--- EXCERTO DA PÁGINA ---
Breves sobre os resultados económicos do Benfica

O Benfica emitiu ontem um comunicado a informar os resultados 2015/16. Sendo certo que só o R&C completo será possível ter uma imagem fidedigna, aqui ficam os meus espantos e confirmações.

  • Rendimentos operacionais em progressão sobretudo devido à performance Europeia e num recorde de 126M€ - em linha com o esperado;
  • Aumento de custos com pessoal - verdadeiramente espantado se considerarmos que no ano transacto o desinvestimento no plantel foi aparente;

Operacionalmente tivemos um resultado de 7,9M€, devido sobretudo à liga dos Campeões. 61,4M€ em encargos salariais, na nossa realidade, é apenas preocupante. Este ano eles subirão certamente e não será fácil fazer o mesmo dinheiro na Europa - começa aqui uma indicação de pressão económica futura.

  • Nos atletas os gastos com transações ascenderam a cerca de 18,5% do proveito das vendas;
  • A venda de três titulares (Lima, Gaitán e Renato) mais Ivan Cavaleiro renderam 81M€ no imediato - praticamente o mesmo que no ano anterior;
  • As amortizações atingiram os 37M€, mais 6M€ que no ano anterior.

(Itens de uma fonte de dados)
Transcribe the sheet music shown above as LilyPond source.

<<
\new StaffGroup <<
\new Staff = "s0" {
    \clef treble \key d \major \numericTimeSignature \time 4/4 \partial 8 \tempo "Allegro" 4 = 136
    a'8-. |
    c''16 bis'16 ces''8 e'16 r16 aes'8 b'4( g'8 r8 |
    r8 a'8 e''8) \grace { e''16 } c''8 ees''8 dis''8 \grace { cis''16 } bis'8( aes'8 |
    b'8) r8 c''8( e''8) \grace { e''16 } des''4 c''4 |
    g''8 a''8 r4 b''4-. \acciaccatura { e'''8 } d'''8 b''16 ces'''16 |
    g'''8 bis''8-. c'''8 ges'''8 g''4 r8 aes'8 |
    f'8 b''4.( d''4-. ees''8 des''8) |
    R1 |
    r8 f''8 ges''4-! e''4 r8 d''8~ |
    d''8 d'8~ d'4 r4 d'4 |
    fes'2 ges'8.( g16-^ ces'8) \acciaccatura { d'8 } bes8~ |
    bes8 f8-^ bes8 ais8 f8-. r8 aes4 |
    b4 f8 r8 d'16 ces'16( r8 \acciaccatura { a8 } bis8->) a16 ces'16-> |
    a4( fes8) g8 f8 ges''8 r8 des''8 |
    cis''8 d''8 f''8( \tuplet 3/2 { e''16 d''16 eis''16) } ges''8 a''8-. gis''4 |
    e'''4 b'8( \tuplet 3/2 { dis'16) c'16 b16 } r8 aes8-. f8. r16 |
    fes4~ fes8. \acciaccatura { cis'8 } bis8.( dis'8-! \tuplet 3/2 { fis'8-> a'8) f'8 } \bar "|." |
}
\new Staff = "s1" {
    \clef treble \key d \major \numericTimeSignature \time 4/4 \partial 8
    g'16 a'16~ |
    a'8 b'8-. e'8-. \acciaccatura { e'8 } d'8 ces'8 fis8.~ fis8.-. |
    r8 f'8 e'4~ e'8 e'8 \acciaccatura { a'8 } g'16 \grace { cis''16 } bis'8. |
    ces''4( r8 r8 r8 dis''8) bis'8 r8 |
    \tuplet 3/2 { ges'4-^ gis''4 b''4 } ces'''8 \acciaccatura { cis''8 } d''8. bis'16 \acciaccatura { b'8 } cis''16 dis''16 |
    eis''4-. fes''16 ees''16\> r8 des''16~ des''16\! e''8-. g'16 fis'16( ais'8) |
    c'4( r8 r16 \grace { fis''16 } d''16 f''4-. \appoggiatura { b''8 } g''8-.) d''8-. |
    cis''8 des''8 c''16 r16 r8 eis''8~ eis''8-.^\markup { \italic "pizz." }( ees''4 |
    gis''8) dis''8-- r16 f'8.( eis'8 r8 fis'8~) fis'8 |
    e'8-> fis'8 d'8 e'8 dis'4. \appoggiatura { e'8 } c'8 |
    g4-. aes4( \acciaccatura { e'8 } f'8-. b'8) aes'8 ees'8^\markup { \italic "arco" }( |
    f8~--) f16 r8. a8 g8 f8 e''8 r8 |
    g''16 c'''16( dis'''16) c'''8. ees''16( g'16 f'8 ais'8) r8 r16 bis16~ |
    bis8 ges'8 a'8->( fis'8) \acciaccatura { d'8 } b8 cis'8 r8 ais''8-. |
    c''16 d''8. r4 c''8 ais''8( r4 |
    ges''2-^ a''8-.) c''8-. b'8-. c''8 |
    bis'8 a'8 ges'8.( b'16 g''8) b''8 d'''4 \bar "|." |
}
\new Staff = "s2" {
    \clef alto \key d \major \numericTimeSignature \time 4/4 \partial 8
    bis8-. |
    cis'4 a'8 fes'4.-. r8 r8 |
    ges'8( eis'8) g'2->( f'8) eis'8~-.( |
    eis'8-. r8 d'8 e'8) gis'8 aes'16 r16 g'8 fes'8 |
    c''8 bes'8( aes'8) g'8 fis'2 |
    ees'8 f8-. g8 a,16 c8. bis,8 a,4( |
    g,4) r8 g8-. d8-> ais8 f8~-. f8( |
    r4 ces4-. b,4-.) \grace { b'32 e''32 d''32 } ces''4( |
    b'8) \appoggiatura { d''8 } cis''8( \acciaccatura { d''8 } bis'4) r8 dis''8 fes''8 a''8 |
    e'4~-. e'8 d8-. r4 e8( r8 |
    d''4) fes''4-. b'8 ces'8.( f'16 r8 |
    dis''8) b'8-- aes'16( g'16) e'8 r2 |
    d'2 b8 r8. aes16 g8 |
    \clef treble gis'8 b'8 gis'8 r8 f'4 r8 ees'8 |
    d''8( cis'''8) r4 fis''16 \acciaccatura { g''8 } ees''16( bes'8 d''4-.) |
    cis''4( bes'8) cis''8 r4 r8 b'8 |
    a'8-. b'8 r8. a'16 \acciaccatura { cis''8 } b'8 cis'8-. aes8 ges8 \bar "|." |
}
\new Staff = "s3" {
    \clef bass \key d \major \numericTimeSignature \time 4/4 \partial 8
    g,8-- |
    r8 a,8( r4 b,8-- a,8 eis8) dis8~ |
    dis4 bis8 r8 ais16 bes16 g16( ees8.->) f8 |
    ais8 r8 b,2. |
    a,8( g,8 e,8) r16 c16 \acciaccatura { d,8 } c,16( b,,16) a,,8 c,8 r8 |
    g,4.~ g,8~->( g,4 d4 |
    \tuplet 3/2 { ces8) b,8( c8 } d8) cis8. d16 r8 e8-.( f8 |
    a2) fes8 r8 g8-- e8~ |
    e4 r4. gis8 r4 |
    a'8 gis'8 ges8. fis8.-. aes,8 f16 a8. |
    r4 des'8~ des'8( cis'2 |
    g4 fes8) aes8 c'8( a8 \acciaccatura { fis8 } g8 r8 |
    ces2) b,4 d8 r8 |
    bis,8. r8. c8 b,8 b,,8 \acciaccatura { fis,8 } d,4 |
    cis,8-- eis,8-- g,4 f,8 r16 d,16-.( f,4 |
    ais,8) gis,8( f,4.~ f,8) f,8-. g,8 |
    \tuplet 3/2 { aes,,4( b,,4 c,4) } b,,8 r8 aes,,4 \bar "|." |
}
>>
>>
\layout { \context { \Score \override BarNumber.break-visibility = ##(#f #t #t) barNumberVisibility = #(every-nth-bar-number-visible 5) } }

--- ATIVIDADE 1 ---
Resuma em duas frases o texto sobre os resultados económicos do Benfica.
--- ATIVIDADE 2 ---
No texto sobre os resultados económicos do Benfica, reescreva tudo desde "Operacionalmente tivemos um" até "pressão económica futura.", substituindo "preocupante" por "alarmante".

--- RESPOSTA AO EXERCÍCIO 1 ---
Os rendimentos operacionais do Benfica em 2015/16 atingiram um recorde de 126M€, sobretudo graças à performance europeia, mas os custos com pessoal aumentaram, com 61,4M€ em encargos salariais, e o resultado operacional foi de 7,9M€. A venda de Lima, Gaitán, Renato e Ivan Cavaleiro rendeu 81M€ no imediato, e as amortizações chegaram aos 37M€, mais 6M€ do que no ano anterior.

--- RESPOSTA AO EXERCÍCIO 2 ---
Operacionalmente tivemos um resultado de 7,9M€, devido sobretudo à liga dos Campeões. 61,4M€ em encargos salariais, na nossa realidade, é apenas alarmante. Este ano eles subirão certamente e não será fácil fazer o mesmo dinheiro na Europa - começa aqui uma indicação de pressão económica futura.